Berry deserved a better ending but he didn’t whine about what might have been.

Butch wasn’t totally to blame for the diminished career. The then coach said all the right things: Intellect. Speed. Elusiveness. Eye discipline (that’s code for looking where he was going, recognizing congestion and making correct reads. Modern autos have some of that equipment).

In fact, Berry goes beyond technical devices. He didn’t win with just speed or unexpected cuts that made opponents miss. Evan does have special vision. On the fly, he could identify weaknesses in coverage units and immediately determine how to exploit them.

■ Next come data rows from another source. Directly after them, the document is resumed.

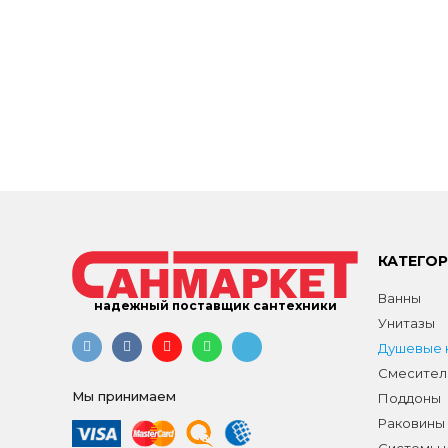
КАТЕГО
Ванны
надежный поставщик сантехники
Унитазы
Душевые к
Смесител
Мы принимаем
Поддоны
Раковины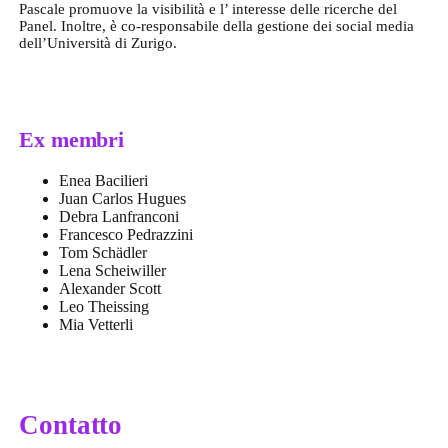
Pascale promuove la visibilità e l’ interesse delle ricerche del
Panel. Inoltre, è co-responsabile della gestione dei social media
dell’Università di Zurigo.
Ex membri
Enea Bacilieri
Juan Carlos Hugues
Debra Lanfranconi
Francesco Pedrazzini
Tom Schädler
Lena Scheiwiller
Alexander Scott
Leo Theissing
Mia Vetterli
Contatto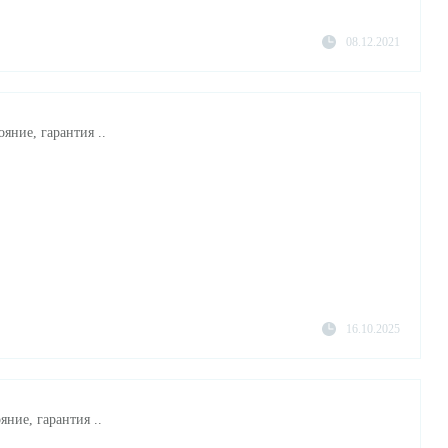
08.12.2021
ояние, гарантия ..
16.10.2025
яние, гарантия ..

“Evan’s a dynamic football player and obviously he’s very special with the ball in his hands,” said Butch Jones in times past. “He can change field position in a hurry. He’s a threat to score every time he gets the ball.

“He has the natural instincts that great returners possess. He has the innate ability to find and hit the hole.”

Note: Jeremy Pruitt never says things like that.

Evan Berry, in his race for fame, did not erase Gault from the UT book of numbers or encroach more than a little on his glamorous reputation. They share the record for most return touchdowns. Gault had 34 more career yards. He had far more opportunities, 78.

Gault had another advantage. He was immortalized in word and song.

“Willie Gault, ladies and gentlemen, is running all the way to the state capitol. Give him six!”

So said John Ward near the end of a touchdown run at Vanderbilt.

Kenny Chesney further dramatized that accomplishment in his historic song, Touchdown Tennessee.

Evan had a few friends knocking people out of the way but received no help from Ward or Chesney.